Pick out the lines below that contain the string "shoulder" and copy them all.
(Data shown begins)
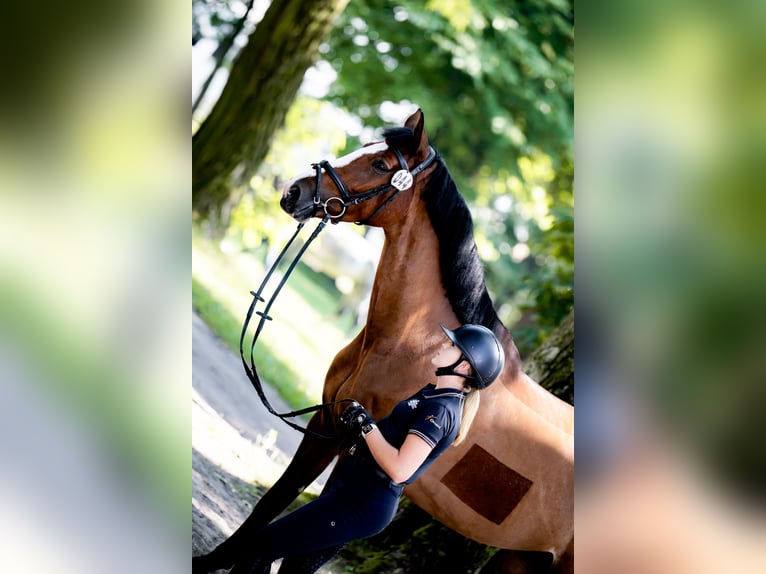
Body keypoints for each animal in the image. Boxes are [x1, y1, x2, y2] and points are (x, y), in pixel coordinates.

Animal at [194, 109, 574, 573]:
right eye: (364, 148)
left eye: (380, 164)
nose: (293, 191)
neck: (411, 344)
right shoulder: (325, 426)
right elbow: (273, 500)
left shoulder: (353, 446)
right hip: (522, 557)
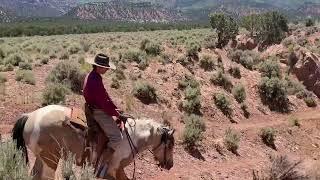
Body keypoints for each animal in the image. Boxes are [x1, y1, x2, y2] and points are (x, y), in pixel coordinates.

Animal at [11, 105, 175, 179]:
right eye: (170, 145)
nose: (170, 165)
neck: (133, 136)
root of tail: (30, 116)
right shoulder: (114, 169)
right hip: (51, 159)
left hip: (42, 158)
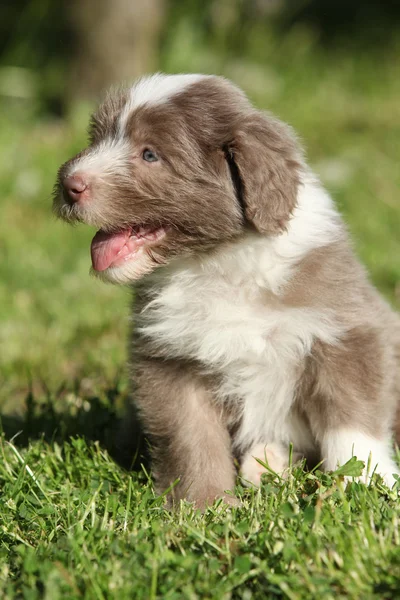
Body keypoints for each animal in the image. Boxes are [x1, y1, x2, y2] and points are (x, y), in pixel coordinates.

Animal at [53, 74, 400, 506]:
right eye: (97, 138)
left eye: (150, 154)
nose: (69, 184)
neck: (216, 263)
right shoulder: (171, 359)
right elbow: (192, 438)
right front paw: (204, 505)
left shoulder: (346, 331)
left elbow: (352, 422)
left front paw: (366, 486)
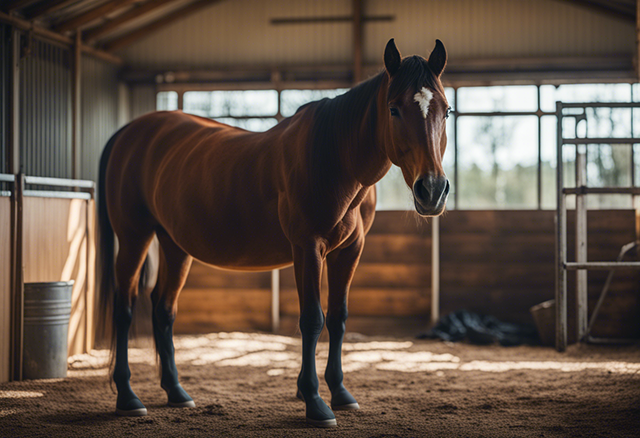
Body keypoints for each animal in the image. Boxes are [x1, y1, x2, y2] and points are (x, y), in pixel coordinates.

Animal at [99, 38, 450, 428]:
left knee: (163, 309)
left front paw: (341, 393)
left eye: (447, 111)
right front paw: (315, 402)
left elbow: (338, 318)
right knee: (125, 307)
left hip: (174, 244)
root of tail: (127, 134)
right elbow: (312, 320)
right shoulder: (307, 247)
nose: (432, 190)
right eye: (393, 109)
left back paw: (176, 392)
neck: (334, 156)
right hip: (134, 237)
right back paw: (128, 397)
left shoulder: (349, 251)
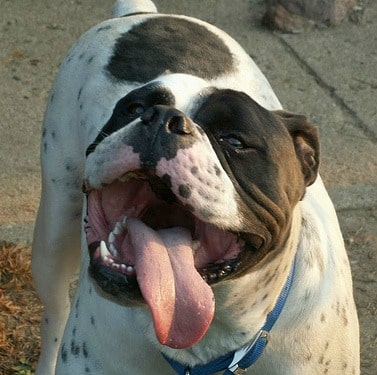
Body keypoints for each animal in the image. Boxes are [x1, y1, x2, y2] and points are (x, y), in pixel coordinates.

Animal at [32, 0, 358, 374]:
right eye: (135, 108)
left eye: (234, 140)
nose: (162, 118)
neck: (206, 343)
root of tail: (142, 13)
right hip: (53, 238)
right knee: (55, 313)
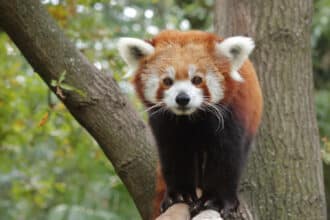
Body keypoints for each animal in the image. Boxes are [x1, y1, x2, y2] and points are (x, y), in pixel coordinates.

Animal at [117, 30, 262, 219]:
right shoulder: (166, 122)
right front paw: (181, 194)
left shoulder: (231, 115)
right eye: (167, 81)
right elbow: (175, 154)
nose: (182, 98)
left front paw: (215, 200)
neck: (191, 118)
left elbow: (226, 157)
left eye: (197, 79)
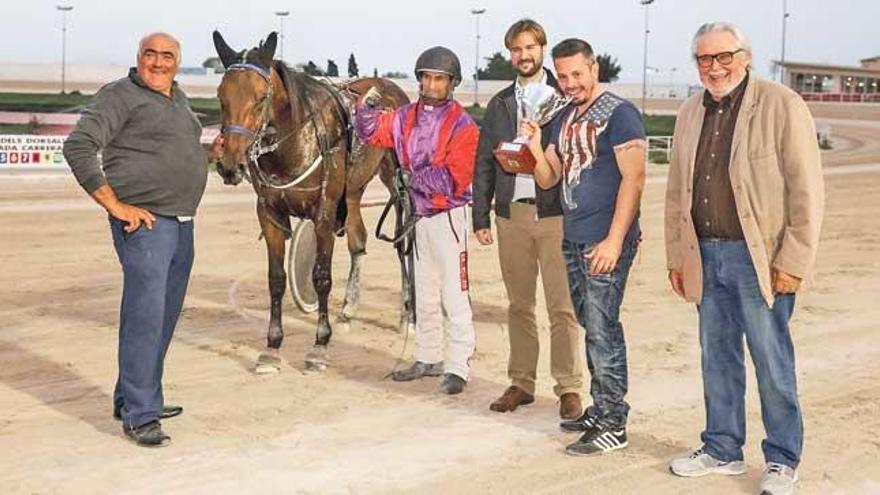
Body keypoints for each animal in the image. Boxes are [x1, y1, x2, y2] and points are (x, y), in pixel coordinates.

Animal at [215, 31, 414, 372]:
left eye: (260, 97)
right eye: (221, 96)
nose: (230, 166)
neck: (293, 144)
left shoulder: (324, 211)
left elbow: (321, 277)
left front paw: (319, 345)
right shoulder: (269, 213)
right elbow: (276, 279)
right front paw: (272, 347)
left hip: (395, 183)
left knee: (402, 245)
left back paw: (406, 316)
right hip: (353, 191)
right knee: (358, 241)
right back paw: (348, 309)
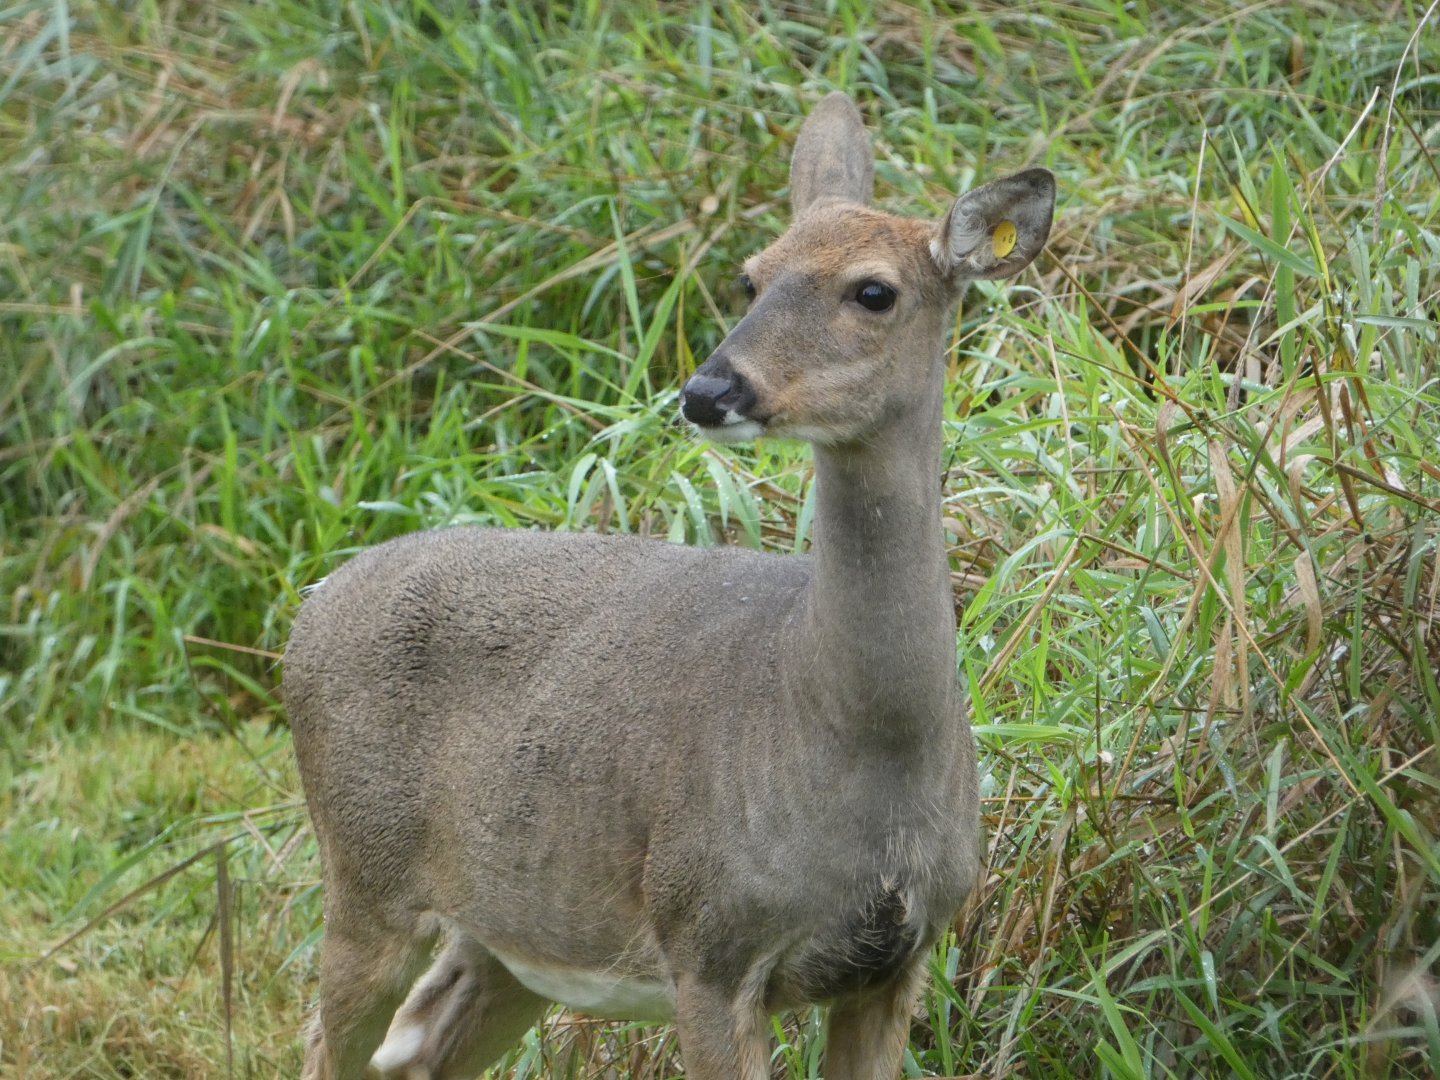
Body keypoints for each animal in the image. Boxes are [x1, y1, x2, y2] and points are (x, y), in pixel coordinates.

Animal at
(Data shown ends)
Output for this exercise:
right shoulder: (325, 426)
left shoulder: (353, 446)
right shoulder: (114, 169)
right shoulder: (171, 359)
left shoulder: (346, 331)
right shoulder: (307, 247)
left shoulder: (349, 251)
right shoulder: (166, 122)
left shoulder: (231, 115)
left shoulder: (324, 211)
right shoulder: (269, 213)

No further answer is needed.